Although we did not find a significant association between antenatal steroid treatment and IVH in our multivariate analysis, this result differs from findings in some other studies21,22. Antenatal steroids are commonly thought to promote fetal lung maturity, reduce the incidence of neonatal respiratory distress syndrome (RDS), and indirectly lower the risk of IVH23. The lack of association between antenatal corticosteroid use and IVH in our study may reflect variations in clinical practice, such as differences in the timing and dosing of steroid administration. In the current study, data on antenatal corticosteroids included both partial and complete courses, which might have differentially influenced outcomes. We acknowledge this limitation and plan to rigorously evaluate the effects of steroid timing (e.g., < 24 h vs. ≥24 h before delivery) and dosing regimens (single vs. multiple courses) on IVH risk in a forthcoming prospective study.

Some important perinatal confounders, for example, twin-to-twin transfusion syndrome(TTTS) and small for gestational age (SGA), are known to influence neonatal outcomes.However, due to the small sample size of TTTS in our study (only 2 cases) and SGA (only 10 cases), we did not include it as a separate variable in the model. We will consider them in future studies if the data allows.

Another strength of this study is its relatively high prediction model accuracy (AUC). By integrating clinical indicators such as gestational age, birth weight, and Apgar scores, this study provides a valuable tool for predicting the risk of IVH in extremely preterm infants.
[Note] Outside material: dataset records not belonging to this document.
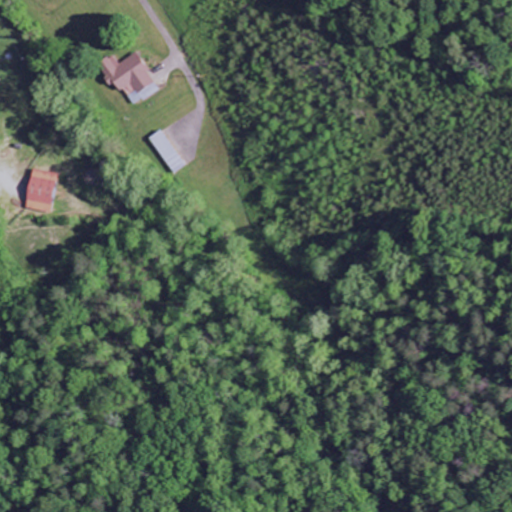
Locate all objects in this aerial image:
building: (130, 80)
building: (41, 192)
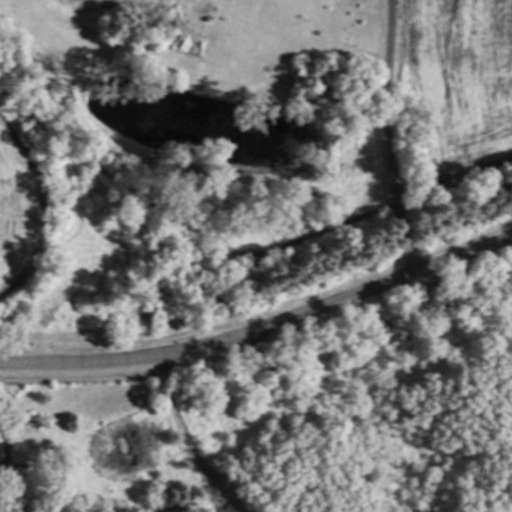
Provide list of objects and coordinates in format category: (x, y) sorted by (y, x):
road: (398, 134)
road: (261, 325)
road: (188, 440)
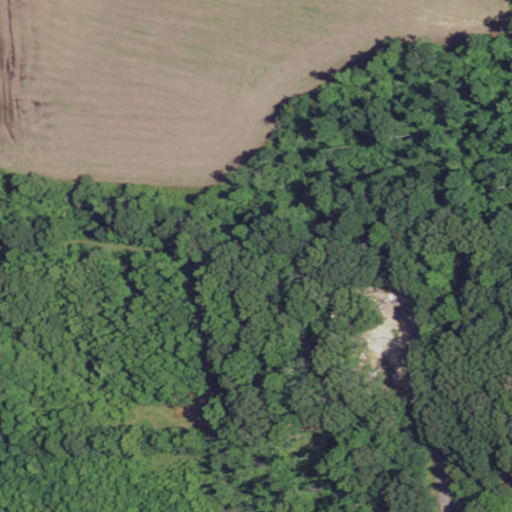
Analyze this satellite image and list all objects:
road: (423, 405)
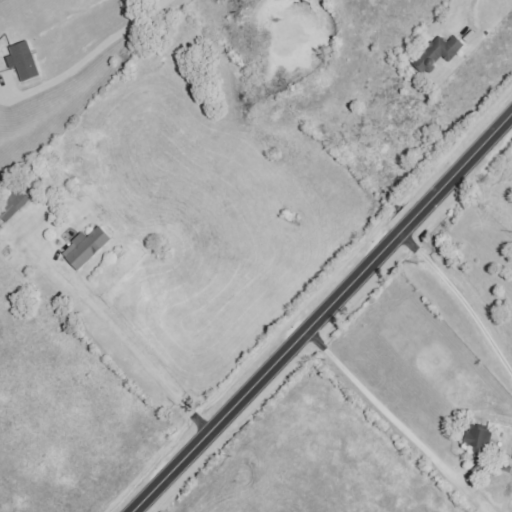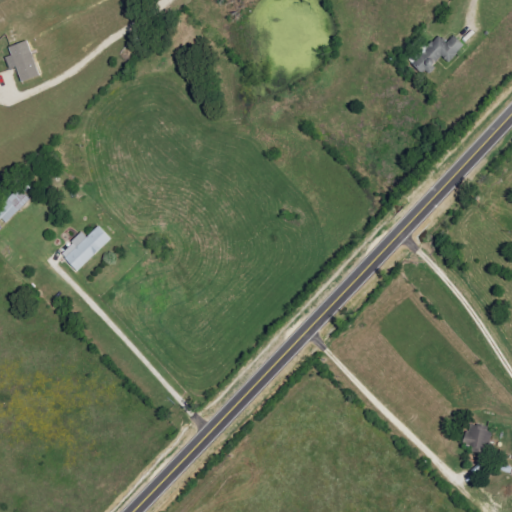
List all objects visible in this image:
road: (470, 6)
building: (441, 52)
building: (28, 61)
building: (12, 206)
building: (84, 248)
road: (463, 288)
road: (321, 313)
road: (389, 402)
Nonetheless, further optimization and validation of this model are needed, potentially incorporating additional clinical variables such as blood gas parameters and imaging data, to improve prediction accuracy and clinical applicability.
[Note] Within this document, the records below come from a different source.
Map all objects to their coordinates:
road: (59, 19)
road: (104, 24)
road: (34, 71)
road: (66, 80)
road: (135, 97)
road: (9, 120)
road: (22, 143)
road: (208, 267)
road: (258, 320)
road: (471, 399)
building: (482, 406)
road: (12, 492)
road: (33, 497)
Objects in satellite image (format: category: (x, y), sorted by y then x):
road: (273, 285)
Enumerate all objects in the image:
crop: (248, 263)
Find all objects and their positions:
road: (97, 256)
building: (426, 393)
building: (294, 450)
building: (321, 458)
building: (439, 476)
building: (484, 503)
This study provides valuable insights into the risk factors for IVH in extremely preterm infants, emphasizing gestational age as a protective factor and highlighting IMV as an independent risk factor for IVH. While factors such as birth weight, Apgar scores, and hypotension were associated with IVH in univariate analysis, they did not demonstrate independent predictive value in multivariate analysis. Future research should focus on identifying new biomarkers and imaging indicators to more accurately predict and intervene in IVH risk, thereby optimizing clinical management for extremely preterm infants.

There are some limitations to this study. First, the sample size was relatively small, particularly in subgroups with lower gestational ages and birth weights, which may not fully represent all clinical scenarios. Second, as a retrospective study, it did not control for all potential confounding factors. Furthermore, due to the lack of long-term follow-up data, this study did not assess the long-term neurodevelopmental outcomes of IVH in preterm infants. Future studies should address these issues to obtain more reliable and comprehensive conclusions.